New York Times writer Rick Bragg signed his heart-breakingly beautiful memoir All Over But the Shoutin' for me, and talked to me about the challenges of daily journalism. Chilean novelist Isabel Allende charmed us with her wit and humor before signing copies of La Hija de la Fortuna. I reminded her that I had interviewed her in her home in Caracas years earlier, and she graciously tried to remember the meeting while signing books for my daughter and me. Another time, legendary rock climber Lynn Hill regaled my husband and me (along with hundreds of other fans) with stories of her exploits on rock faces around the world. Then we lingered to talk to the diminutive but powerful athlete, and asked her to sign her memoir, Free Climbing: My Life in the Verticle World.
Forget e-books. Nothing is more beautiful than a shelf filled with books, especially those signed by favorite authors you've met in your local, independently owned bookstore.

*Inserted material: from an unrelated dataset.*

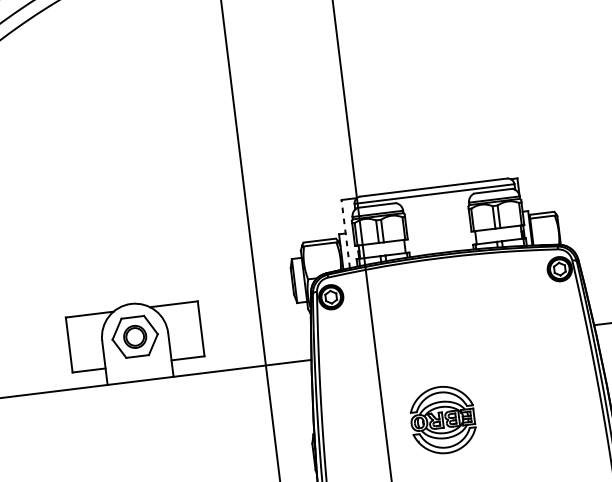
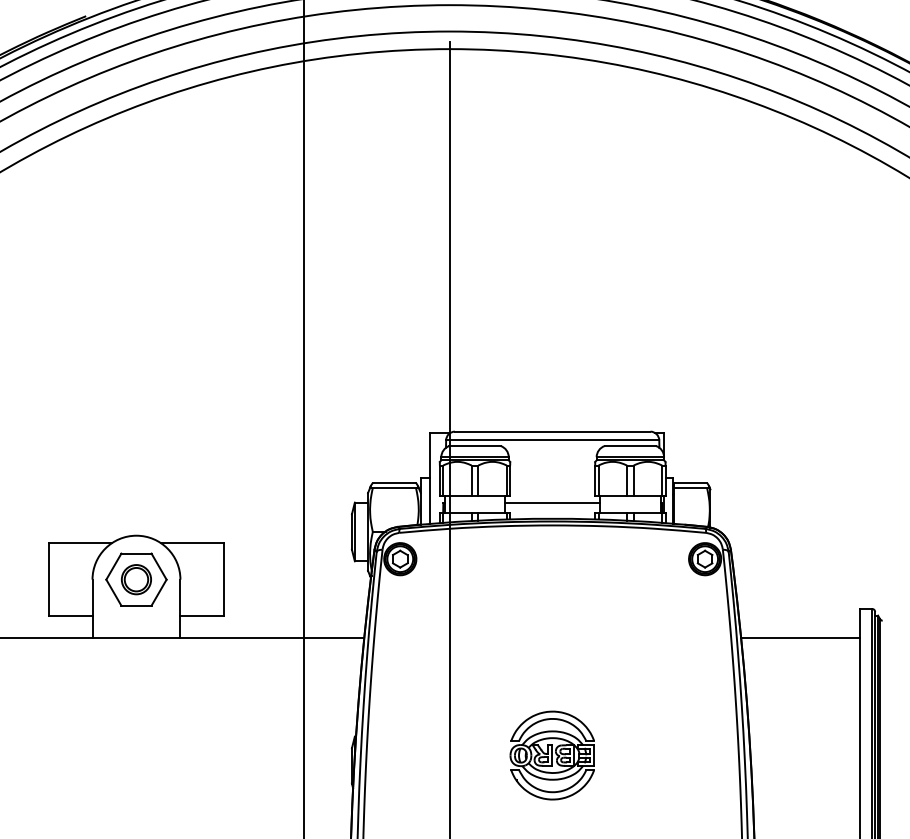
line: (345, 234) -> (429, 478), dashed -> solid
line: (440, 241) -> (552, 503), added
part: (442, 420) -> (551, 755), moved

After we moved to the suburbs, the Highlands Ranch branch became our go-to Tattered Cover, where we have spent weekends reading, snacking, and treasuring the worlds of J.K. Rowling and Rick Riordan, or searching the shelves for Colorado history books, biographies for Einstein, Green Day, and The Clash, or the latest New York Times picks. Every Friday, the bookstore hosts a pajama party for families who want to share their passion for books and reading with their children. I can't tell you how many times I've run to Tattered Cover on a week night to buy a copy of The Lightning Thief or some other Riordan book so my son could finish a reading response assignment. (I'm heading out the door now, in fact. It's only a mile from our home, in the Highlands Ranch Town Center).
On weekday nights, we've popped in to hear local authors. Sometimes, if we are really lucky, we will unwittingly stumble upon someone like Charles C. Mann, the author of "1491" and "1493." At one memorable evening reading and slide show, Mann shared revelation after revelation about the history of the Americas, and challenged everything we thought we knew about Columbus, Spanish conquistadores, and the indigenous people who have lived in the Americas for millennia, long before Europeans and others began arriving in droves.
Sure. The nucleus of the publishing world is New York, but the center of the reading world in Denver is the Tattered Cover bookstore. For those of us who reside in the middle of this great land mass we call North America, it is nothing less than our connection to the wide world.